The panelists and attendees Friday (mostly Feinberg students) offered important insights about why context, especially food availability, is important in determining health outcomes.

Radiologist Dr. Laura Niicholas asked students to look at the deeper issues underlying patients’ symptoms
Radiologist Dr. Jennifer Nicholas previously worked in Kenya, examining arm fractures amongst children in the Masai tribe. She hypothesized that many of the fractures were due to the degeneration of bone structure due to poor nutrition, a fact other health care providers had overlooked.
Health economist Diane Schanzenbach revealed lessons from her own research into the United States food stamp program. She discovered that the program positively impacted health and education outcomes for children receiving public assistance in the 1960s. Those who had access to food were more likely to graduate high school and attend college, and less likely to be on public assistance as adults. “And why is that?” she asked. “Because we didn’t diminish their human potential early in life.”

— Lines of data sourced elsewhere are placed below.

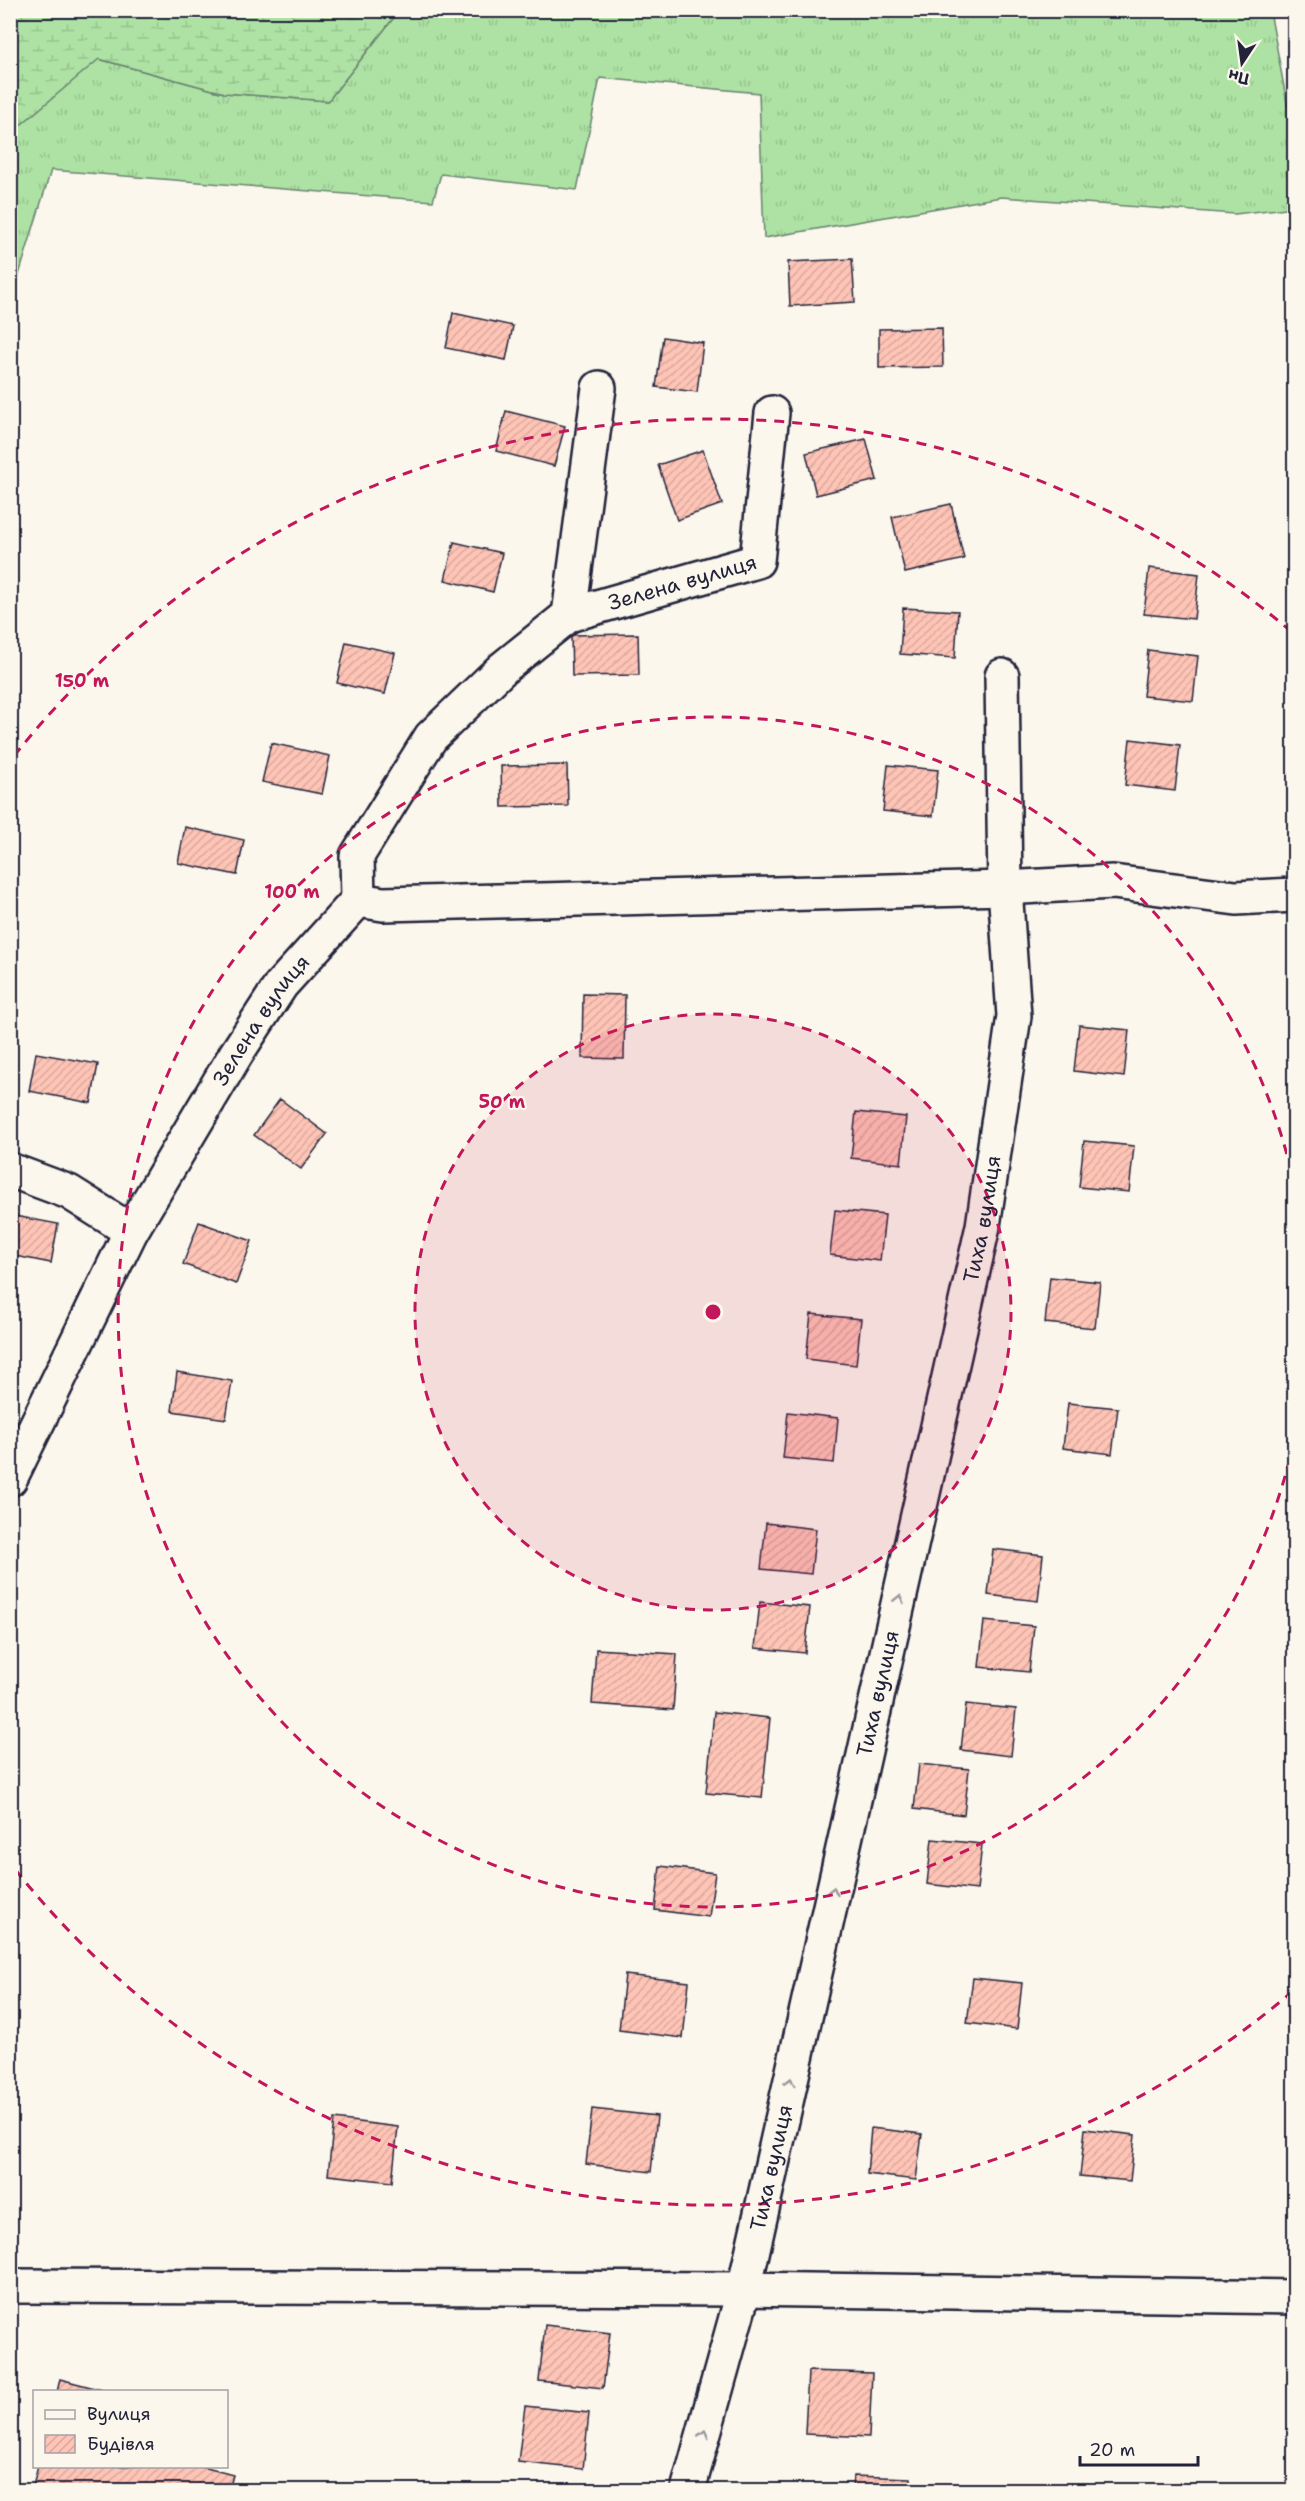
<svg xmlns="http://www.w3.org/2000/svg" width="1305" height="2501" viewBox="0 0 1305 2501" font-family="'Shantell Sans',sans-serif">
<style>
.grass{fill:url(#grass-tufts);stroke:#688270;stroke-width:1.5}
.wetland{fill:url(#wetland-marsh);stroke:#688270;stroke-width:1.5}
.building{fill:url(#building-hatch);stroke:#22223b;stroke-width:1.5}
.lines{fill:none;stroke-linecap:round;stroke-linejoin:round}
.minor-casing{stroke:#22223b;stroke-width:38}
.minor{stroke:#fbf7ec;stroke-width:33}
.oneway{stroke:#99979c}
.ring{fill:none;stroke:#c2185b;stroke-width:3;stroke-dasharray:10 8}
.labels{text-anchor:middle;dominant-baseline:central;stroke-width:4.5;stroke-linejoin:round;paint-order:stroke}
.street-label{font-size:21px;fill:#22223b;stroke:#fbf7ec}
.centre{fill:#c2185b;stroke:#fbf7ec;stroke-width:3}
.ring-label{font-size:18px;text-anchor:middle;font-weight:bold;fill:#c2185b;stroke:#fbf7ec;stroke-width:4.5;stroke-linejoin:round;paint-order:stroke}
</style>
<defs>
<pattern id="grass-tufts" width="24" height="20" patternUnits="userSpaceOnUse" patternTransform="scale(1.5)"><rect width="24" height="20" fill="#aee2a4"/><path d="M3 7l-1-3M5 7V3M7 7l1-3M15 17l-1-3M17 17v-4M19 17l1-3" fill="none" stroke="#95c28e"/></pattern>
<pattern id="wetland-marsh" width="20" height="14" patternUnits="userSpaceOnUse" patternTransform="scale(1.5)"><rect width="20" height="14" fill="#aee2a4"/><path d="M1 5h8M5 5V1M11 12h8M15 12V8" fill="none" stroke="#95c28e"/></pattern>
<pattern id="building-hatch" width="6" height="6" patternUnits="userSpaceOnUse" patternTransform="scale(1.5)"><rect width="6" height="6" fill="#fec4b6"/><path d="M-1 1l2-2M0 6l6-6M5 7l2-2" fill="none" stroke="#d9a89d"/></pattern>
</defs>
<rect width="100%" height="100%" fill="#fbf7ec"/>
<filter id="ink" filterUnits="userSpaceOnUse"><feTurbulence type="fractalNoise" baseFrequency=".0167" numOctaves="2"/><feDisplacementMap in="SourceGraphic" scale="12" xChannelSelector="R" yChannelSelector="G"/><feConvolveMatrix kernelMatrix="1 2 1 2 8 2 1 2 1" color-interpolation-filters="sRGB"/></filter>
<g filter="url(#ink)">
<path class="grass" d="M399 11H1270L1294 141V207L1235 214 1001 197 764 238 759 93 600 78 577 190 441 174 433 201 51 170 11 301V133L98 59 224 93 328 101Z"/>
<path class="wetland" d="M11 10H399V11L328 101 224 93 99 59 11 133Z"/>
<path class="building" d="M852 259 855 302 790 306 788 262Z
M453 313 513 326 506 360 446 348Z
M942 328 943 367 879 368V329Z
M663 337 703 343 697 392 656 387Z
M506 411 565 426 554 466 496 451Z
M866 439 877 480 816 495 806 453Z
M703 450 722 504 677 520 658 465Z
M951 504 964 559 905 573 892 517Z
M454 542 502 553 493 592 445 580Z
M1149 568 1199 574 1194 619 1144 614Z
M903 608 958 611 955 658 900 654Z
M638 634 639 675 572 676 571 635Z
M346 642 395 653 385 694 337 683Z
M1148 650 1198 656 1193 701 1143 696Z
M1130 739 1180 745 1175 791 1125 785Z
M271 743 330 756 322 794 262 782Z
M567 765 568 806 502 807 501 766Z
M888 765 938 770 933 816 883 811Z
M1291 774H1294V814H1291Z
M185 827 244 840 237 875 178 863Z
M583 994 625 995 624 1059 582 1058Z
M1079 1025 1129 1030 1124 1077 1074 1071Z
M36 1053 98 1064 91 1103 29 1091Z
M280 1099 327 1134 301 1169 254 1135Z
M856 1112 906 1117 901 1164 851 1158Z
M1084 1141 1134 1146 1129 1192 1079 1187Z
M835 1210 885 1215 880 1261 830 1255Z
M10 1215 58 1224 51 1263 10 1255Z
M199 1222 252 1241 236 1284 183 1264Z
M1050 1277 1100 1282 1095 1328 1045 1323Z
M811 1314 861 1319 856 1365 806 1359Z
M177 1372 232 1381 226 1419 172 1411Z
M1068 1403 1118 1408 1112 1454 1063 1448Z
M788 1412 838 1418 834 1463 783 1458Z
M766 1523 816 1529 811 1574 761 1569Z
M993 1549 1043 1555 1038 1601 988 1595Z
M760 1602 810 1607 805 1653 755 1648Z
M984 1621 1034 1626 1029 1672 979 1667Z
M596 1649 677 1654 673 1710 592 1704Z
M966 1704 1016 1709 1011 1756 961 1750Z
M714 1712 770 1718 762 1798 706 1793Z
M919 1764 969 1769 964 1815 914 1809Z
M932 1839 982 1844 977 1890 927 1884Z
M660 1866 715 1873 709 1917 655 1910Z
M625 1975 689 1982 683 2038 619 2030Z
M973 1978 1022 1983 1017 2029 967 2023Z
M592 2109 657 2116 651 2172 586 2164Z
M334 2119 398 2127 392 2182 328 2175Z
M871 2128 922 2134 916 2180 867 2174Z
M1085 2129 1135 2135 1130 2181 1080 2176Z
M545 2325 610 2333 603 2388 539 2381Z
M808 2371 872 2373 869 2437 805 2434Z
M60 2379 110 2392H57Z
M525 2406 589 2413 583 2469 518 2462Z
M38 2466H199L233 2475 229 2490H32Z
M853 2476 911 2478V2490H852Z"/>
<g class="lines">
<defs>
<g id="minor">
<path id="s1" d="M569 615 757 561 772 413"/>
<path d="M358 900 383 904 1005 888 1113 882 1236 898 1294 895"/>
<path d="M10 1170 69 1192 131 1231"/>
<path id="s2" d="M10 1479 131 1231 236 1054 281 985 358 900 357 856 431 737 503 668 569 615 599 388"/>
<path d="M10 2286 744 2289 1294 2297"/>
<path id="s3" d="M688 2490 744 2289 983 1226 1014 1016 1005 888 1002 676"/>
</g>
</defs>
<use href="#minor" class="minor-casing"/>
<use href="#minor" class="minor"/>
</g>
<defs><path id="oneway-chevron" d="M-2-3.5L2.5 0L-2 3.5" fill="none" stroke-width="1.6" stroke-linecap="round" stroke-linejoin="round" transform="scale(1.5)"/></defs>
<g class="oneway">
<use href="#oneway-chevron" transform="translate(899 1599) rotate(-77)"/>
<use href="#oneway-chevron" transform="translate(833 1891) rotate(-77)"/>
<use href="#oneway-chevron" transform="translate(790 2082) rotate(-77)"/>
<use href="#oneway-chevron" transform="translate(704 2434) rotate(-75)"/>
</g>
</g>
<circle cx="713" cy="1312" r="298" fill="#c2185b" fill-opacity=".12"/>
<g class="ring">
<circle cx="713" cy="1312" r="298"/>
<path d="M1294 1441A595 595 0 1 1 1294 1183"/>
<path d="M1293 1991A893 893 0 0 1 14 1868M14 756A893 893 0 0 1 1293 633"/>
</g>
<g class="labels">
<g class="street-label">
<text stroke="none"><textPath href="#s1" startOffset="118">Зелена вулиця</textPath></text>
<text stroke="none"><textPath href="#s2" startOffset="524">Зелена вулиця</textPath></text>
<text stroke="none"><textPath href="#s3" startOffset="1305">Тиха вулиця</textPath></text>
<text stroke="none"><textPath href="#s3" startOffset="819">Тиха вулиця</textPath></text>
<text stroke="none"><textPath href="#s3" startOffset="333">Тиха вулиця</textPath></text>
</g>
</g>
<circle cx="713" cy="1312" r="9" class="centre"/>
<g class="ring-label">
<text x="82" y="687">150 m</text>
<text x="292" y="898">100 m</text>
<text x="502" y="1108">50 m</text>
</g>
<rect width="1305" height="2501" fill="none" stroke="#fbf7ec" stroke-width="36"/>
<rect x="18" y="18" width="1269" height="2465" fill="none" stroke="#22223b" stroke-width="2" filter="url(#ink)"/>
<rect x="33" y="2390" width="195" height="78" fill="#fbf7ec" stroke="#a4a2a5" stroke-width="1.5"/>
<rect x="45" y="2410" width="30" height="9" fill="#fbf7ec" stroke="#a4a2a5" stroke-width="1.5"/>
<text x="87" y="2420" font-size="18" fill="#22223b">Вулиця</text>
<rect x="45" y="2435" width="30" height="18" fill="url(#building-hatch)" stroke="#a4a2a5" stroke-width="1.5"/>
<text x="87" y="2450" font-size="18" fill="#22223b">Будівля</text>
<g transform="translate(1242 63) rotate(193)" stroke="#fbf7ec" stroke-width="4.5" paint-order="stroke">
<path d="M0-4.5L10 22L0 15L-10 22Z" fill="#22223b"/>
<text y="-9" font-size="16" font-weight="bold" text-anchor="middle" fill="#22223b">Пн</text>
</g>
<path d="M1080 2456v9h118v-9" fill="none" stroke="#22223b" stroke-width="3"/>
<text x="1089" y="2456" font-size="18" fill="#22223b" stroke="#fbf7ec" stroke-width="4.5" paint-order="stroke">20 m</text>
</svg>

Yet hunger does negatively affect the ability of people to live a full life and break the cycle of poverty. In The Last Hunger Season, Kenyan parents often expressed the desire for their children to succeed in school. However, excessive hunger compromised the ability of their children to concentrate and perform well. Dr. Galvin presented staggering numbers to confirm: hunger affects 850 million people world wide and is implicated in the deaths of about 45 percent of children under the age of five, though the primary cause is not usually identified as hunger.
Dr. Galvin implored medical students attending Friday to consider the contextual issues– poverty, hunger, malnutrition– underlying the presentation of symptoms and disease in patients. “If you go work overseas, you’ll be…in a setting where you want to treat someone for TB or malaria or heart disease or various other illnesses, but they aren’t eating enough. They can’t get enough to eat,” she said. “So, as healthcare providers, we see the consequences of this but sometimes we’re a little bit removed from working on the solutions.”
Those solutions often go beyond the clinic. The panelists gave students a glimpse of the larger issues at play when treating a patient. “The problems in the book are dealing with policies, and public health and markets,” said Daniel Young, the Deputy Director for the Center for Global Health, which hosted the panel. “So I think it’s interesting to present those perspectives to the students, because that’s not usually the approach they come to first. That’s valuable for them.”
The lessons hit home for first-year medical student, Molly Lohman. She says she is determined to find a way to incorporate knowledge of economics, politics and culture into her practice of medicine, and believes that her studies at Feinberg have encouraged her to think seriously about these forces.
“I really appreciate, in our curriculum, [professors are] trying to get us to open up to all the factors that affect health,” she said. “We’re not just taking a small science and medicine class that focuses on the molecular cause of disease. They’re really trying to get us to see the broader issues that create disease.”